What is required
From the R mailing-list reply about finding the most likely betas, transcribe the part that opens with the words containing "http://socserv.mcmaster.ca/jfox/Misc/sem/index.html" and closes with "with additional thoughts.".

Document passage
⁂
[R] Need to find most likely betas

Mon Feb 19 19:58:42 CET 2007

Pierre,

Unfortunately, I don't have much in the way of "hands on" experience
with these, but conceptually, latent variable analysis/SEM methods seem
like they might be apropos. If so, John Fox' SEM package might be of
value here. More information here:

http://socserv.mcmaster.ca/jfox/Misc/sem/index.html

Since you mention time, if this is a repeated measures based approach,
then you might want to look at lmer(), for which there is a recently
created SIG list. More information is at:

https://stat.ethz.ch/mailman/listinfo/r-sig-mixed-models

Perhaps others will jump in with additional thoughts.

HTH,

Marc

On Mon, 2007-02-19 at 13:32 -0500, Pierre Lapointe wrote:
> Hi Mark,
> 
> In my example, there has been a regime change at time 25 and I'd like
> to find a way to discover 1- what has changed and 2- when it did.
> 
> The problem is all that is observed are the x and y values.
> unknownbetas are... unknown. If you look at x and y, you can't really
> tell something has changed.
⁂
Raw data
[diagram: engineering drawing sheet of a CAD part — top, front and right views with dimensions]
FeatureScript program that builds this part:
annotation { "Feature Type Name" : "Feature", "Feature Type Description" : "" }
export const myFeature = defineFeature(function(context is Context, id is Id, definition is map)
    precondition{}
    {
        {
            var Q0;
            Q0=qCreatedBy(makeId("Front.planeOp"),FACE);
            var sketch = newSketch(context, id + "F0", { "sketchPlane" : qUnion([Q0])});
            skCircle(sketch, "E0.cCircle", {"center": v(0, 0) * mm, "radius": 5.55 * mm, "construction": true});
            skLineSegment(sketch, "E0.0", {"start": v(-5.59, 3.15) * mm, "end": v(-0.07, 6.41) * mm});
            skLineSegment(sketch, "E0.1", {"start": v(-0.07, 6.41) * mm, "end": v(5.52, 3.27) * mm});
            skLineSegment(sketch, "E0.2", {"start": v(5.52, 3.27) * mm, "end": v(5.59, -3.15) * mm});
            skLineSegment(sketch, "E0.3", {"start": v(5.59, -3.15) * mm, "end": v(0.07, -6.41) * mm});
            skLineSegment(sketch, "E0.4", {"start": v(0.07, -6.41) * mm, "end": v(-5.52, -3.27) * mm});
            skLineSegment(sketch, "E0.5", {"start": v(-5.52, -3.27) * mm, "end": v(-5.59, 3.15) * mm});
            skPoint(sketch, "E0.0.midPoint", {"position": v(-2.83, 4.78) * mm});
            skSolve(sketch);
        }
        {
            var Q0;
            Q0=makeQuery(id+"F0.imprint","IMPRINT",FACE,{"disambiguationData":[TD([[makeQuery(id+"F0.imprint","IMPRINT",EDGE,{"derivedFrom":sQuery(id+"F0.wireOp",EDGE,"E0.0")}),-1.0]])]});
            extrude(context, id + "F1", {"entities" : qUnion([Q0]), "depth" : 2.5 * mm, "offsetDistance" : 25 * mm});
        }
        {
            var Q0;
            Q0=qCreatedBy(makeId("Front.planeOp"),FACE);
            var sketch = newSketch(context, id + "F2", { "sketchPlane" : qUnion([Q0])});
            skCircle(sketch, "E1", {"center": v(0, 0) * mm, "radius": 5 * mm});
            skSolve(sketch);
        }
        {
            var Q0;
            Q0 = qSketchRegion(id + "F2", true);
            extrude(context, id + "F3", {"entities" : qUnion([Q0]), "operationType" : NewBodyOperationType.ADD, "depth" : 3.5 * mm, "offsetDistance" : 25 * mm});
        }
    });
⁂
Exercise solution
http://socserv.mcmaster.ca/jfox/Misc/sem/index.html

Since you mention time, if this is a repeated measures based approach,
then you might want to look at lmer(), for which there is a recently
created SIG list. More information is at:

https://stat.ethz.ch/mailman/listinfo/r-sig-mixed-models

Perhaps others will jump in with additional thoughts.